START Data to process

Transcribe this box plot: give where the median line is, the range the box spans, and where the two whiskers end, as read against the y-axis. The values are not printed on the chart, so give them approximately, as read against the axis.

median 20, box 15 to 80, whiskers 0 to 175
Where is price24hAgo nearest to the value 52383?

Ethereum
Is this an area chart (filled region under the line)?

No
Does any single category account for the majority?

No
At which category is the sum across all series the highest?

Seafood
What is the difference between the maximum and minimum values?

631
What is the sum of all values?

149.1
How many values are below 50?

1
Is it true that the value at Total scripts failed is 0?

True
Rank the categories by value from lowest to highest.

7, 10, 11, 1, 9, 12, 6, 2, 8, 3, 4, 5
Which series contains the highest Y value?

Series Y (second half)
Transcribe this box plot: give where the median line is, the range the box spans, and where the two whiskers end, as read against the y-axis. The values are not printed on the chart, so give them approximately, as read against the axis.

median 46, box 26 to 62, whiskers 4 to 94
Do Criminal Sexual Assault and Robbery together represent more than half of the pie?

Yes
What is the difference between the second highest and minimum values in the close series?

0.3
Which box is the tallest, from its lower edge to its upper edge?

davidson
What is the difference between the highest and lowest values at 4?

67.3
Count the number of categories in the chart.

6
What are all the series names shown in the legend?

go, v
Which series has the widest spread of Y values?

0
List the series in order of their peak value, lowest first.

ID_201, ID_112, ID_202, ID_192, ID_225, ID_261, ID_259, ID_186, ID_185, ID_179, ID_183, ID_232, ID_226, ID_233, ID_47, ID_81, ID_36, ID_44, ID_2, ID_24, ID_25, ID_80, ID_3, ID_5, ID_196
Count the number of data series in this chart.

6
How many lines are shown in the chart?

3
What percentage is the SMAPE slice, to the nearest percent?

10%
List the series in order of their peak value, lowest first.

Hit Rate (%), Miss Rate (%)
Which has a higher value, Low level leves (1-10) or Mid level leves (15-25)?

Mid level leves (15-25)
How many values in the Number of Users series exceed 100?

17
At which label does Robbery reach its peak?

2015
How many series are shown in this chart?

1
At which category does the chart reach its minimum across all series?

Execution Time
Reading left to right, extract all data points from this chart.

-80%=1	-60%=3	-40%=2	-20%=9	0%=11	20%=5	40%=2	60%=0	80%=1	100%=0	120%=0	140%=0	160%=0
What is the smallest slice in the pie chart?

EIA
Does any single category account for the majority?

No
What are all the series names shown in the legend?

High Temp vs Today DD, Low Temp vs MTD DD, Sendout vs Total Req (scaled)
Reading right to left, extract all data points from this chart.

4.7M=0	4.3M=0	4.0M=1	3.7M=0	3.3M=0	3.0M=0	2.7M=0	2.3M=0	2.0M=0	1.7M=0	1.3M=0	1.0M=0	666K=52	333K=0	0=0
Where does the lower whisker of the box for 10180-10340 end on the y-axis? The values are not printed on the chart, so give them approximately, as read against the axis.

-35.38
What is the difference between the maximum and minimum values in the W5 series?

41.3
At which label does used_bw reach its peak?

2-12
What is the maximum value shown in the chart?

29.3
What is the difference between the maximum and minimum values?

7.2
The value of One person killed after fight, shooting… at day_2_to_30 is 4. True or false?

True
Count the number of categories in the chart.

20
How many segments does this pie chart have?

END Data to process

What to produce: Give back every line from the rows above that contains the string "label".

Task output:
At which label does Robbery reach its peak?
At which label does used_bw reach its peak?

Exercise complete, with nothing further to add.